# MUing E8 with F3



## McGinty26 (Jan 3, 2008)

I just received my Aristocraft NYC E8. Beautiful piece. Test ran it on a club member's Christmas Tree loop. Handled 8ft diameter turns albeit at low speed. Smoke unit works very well.

My question; Has anybody tried MUing it with a USA F3 as the trailing unit? My layout is under about a foot of snow (with more falling), and I'm unable to try running them in a lash up. The reason I'm asking is because our club, The Hudson Valley LS RR Club, has two shows coming up in the next month where we will be running. The F3 has Phoenix sound in it while the E8 doesn't.(yet)

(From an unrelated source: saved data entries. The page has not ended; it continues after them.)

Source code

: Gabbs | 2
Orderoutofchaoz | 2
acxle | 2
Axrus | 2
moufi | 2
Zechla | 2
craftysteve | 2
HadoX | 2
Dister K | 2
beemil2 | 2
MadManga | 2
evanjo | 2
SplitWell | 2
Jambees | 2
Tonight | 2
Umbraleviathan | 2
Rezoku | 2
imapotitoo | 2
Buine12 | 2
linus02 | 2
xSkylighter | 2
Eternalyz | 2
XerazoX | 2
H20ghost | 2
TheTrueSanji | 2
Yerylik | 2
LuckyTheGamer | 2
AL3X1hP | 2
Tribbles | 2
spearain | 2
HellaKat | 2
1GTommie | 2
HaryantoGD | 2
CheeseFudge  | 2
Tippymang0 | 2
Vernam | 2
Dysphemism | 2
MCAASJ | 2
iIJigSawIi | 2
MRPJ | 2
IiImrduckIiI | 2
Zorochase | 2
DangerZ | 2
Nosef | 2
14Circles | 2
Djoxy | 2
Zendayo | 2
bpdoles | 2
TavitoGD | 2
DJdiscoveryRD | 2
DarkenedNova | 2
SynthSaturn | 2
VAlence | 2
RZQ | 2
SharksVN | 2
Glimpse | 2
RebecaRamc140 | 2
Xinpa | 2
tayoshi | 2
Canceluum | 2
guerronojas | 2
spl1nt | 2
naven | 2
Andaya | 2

We like running with lots of sound at these shows. We generally catch a lot of verbal abuse from the smaller scale clubs (especially HO) while setting up. Then when we crank up the noise, all the people come running to our layout to watch. Really pisses the little train guys off.

Pat McCarty 

CEO The Roisin & Owen Railways (O/S till a thaw)

Hudson Valley LS RR Club


----------



## Nicholas Savatgy (Dec 17, 2008)

And we do so love to PISS the little guys off especially when they say our trains are toys and not scale stuff....all of them are crying by the end of the shows cause they want what we have...


----------



## aceinspp (Jan 2, 2008)

You will find that the F3s run faster than the E units. Later RJD


----------



## Greg Elmassian (Jan 3, 2008)

If you run track power, then you could use the diode trick (diodes to drop voltage to the motors) to slow it down inexpensively. 

If you run DCC, then just set CV 5 on the FA's to match the E8. 

Regards, Greg


----------